§ What to do
Could you repeat the records below exactly, without the pictures?

── Material for this exercise ──

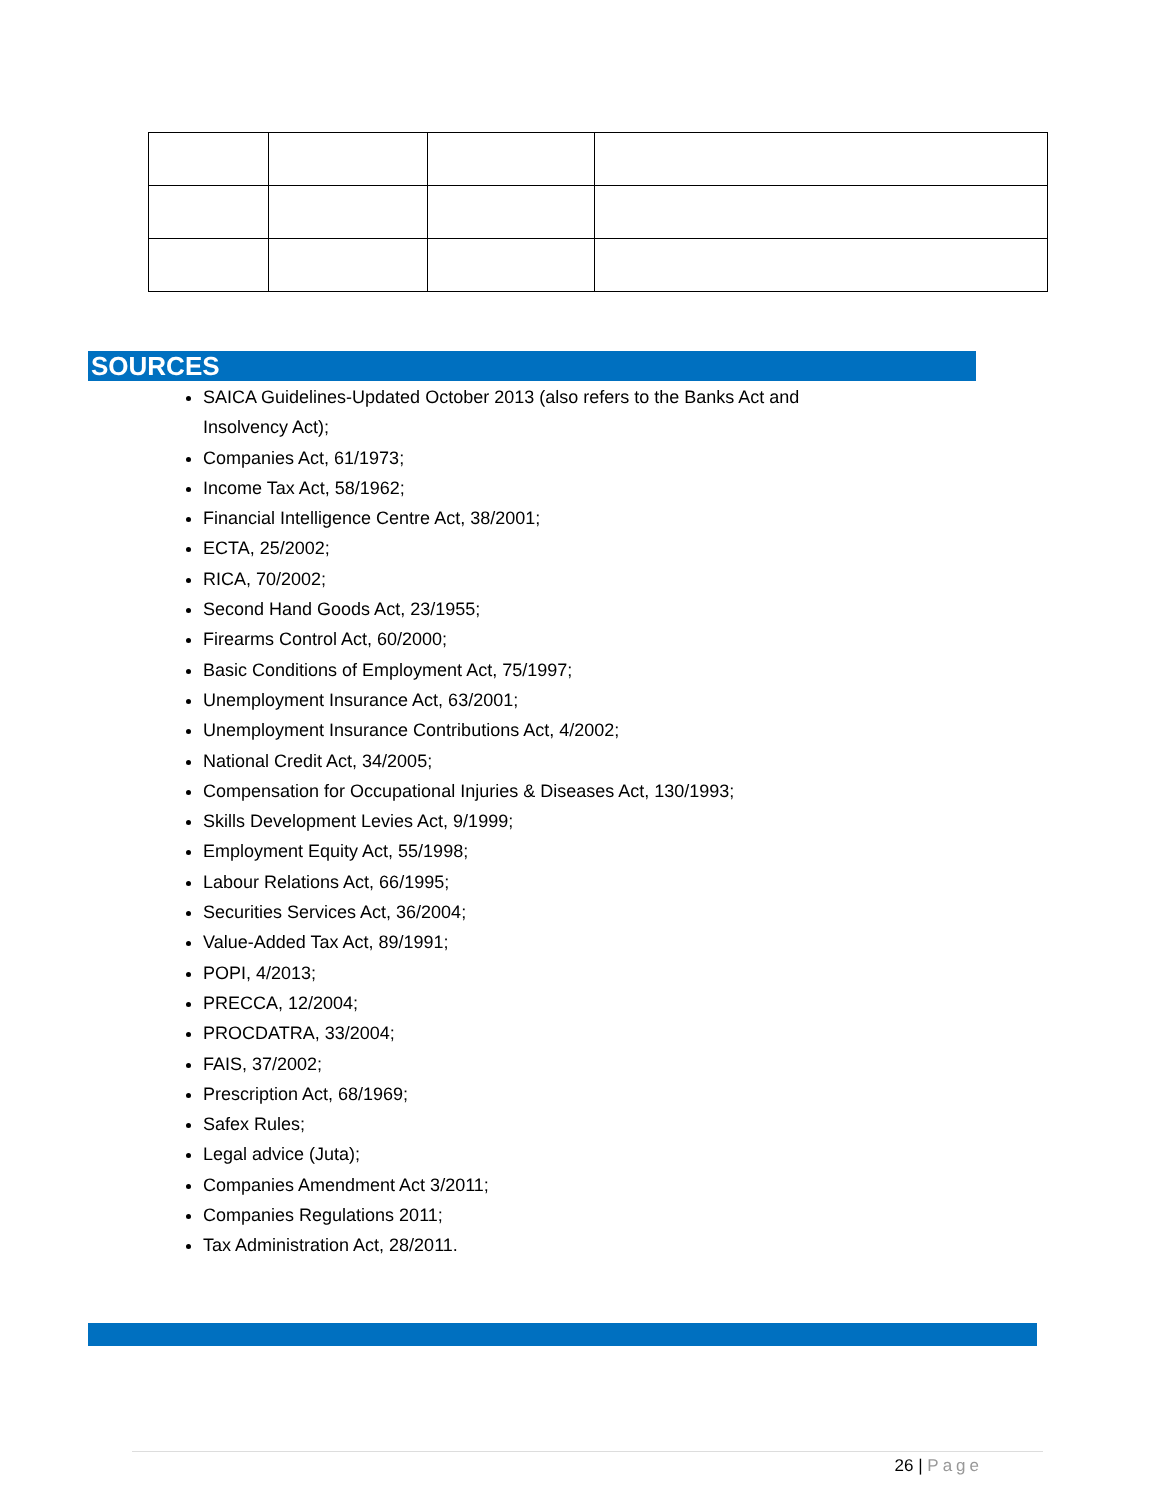SOURCES
SAICA Guidelines-Updated October 2013 (also refers to the Banks Act and Insolvency Act);
Companies Act, 61/1973;
Income Tax Act, 58/1962;
Financial Intelligence Centre Act, 38/2001;
ECTA, 25/2002;
RICA, 70/2002;
Second Hand Goods Act, 23/1955;
Firearms Control Act, 60/2000;
Basic Conditions of Employment Act, 75/1997;
Unemployment Insurance Act, 63/2001;
Unemployment Insurance Contributions Act, 4/2002;
National Credit Act, 34/2005;
Compensation for Occupational Injuries & Diseases Act, 130/1993;
Skills Development Levies Act, 9/1999;
Employment Equity Act, 55/1998;
Labour Relations Act, 66/1995;
Securities Services Act, 36/2004;
Value-Added Tax Act, 89/1991;
POPI, 4/2013;
PRECCA, 12/2004;
PROCDATRA, 33/2004;
FAIS, 37/2002;
Prescription Act, 68/1969;
Safex Rules;
Legal advice (Juta);
Companies Amendment Act 3/2011;
Companies Regulations 2011;
Tax Administration Act, 28/2011.
26 | Page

───

§ Solution to the problem
SOURCES
SAICA Guidelines-Updated October 2013 (also refers to the Banks Act and Insolvency Act);
Companies Act, 61/1973;
Income Tax Act, 58/1962;
Financial Intelligence Centre Act, 38/2001;
ECTA, 25/2002;
RICA, 70/2002;
Second Hand Goods Act, 23/1955;
Firearms Control Act, 60/2000;
Basic Conditions of Employment Act, 75/1997;
Unemployment Insurance Act, 63/2001;
Unemployment Insurance Contributions Act, 4/2002;
National Credit Act, 34/2005;
Compensation for Occupational Injuries & Diseases Act, 130/1993;
Skills Development Levies Act, 9/1999;
Employment Equity Act, 55/1998;
Labour Relations Act, 66/1995;
Securities Services Act, 36/2004;
Value-Added Tax Act, 89/1991;
POPI, 4/2013;
PRECCA, 12/2004;
PROCDATRA, 33/2004;
FAIS, 37/2002;
Prescription Act, 68/1969;
Safex Rules;
Legal advice (Juta);
Companies Amendment Act 3/2011;
Companies Regulations 2011;
Tax Administration Act, 28/2011.
26 | Page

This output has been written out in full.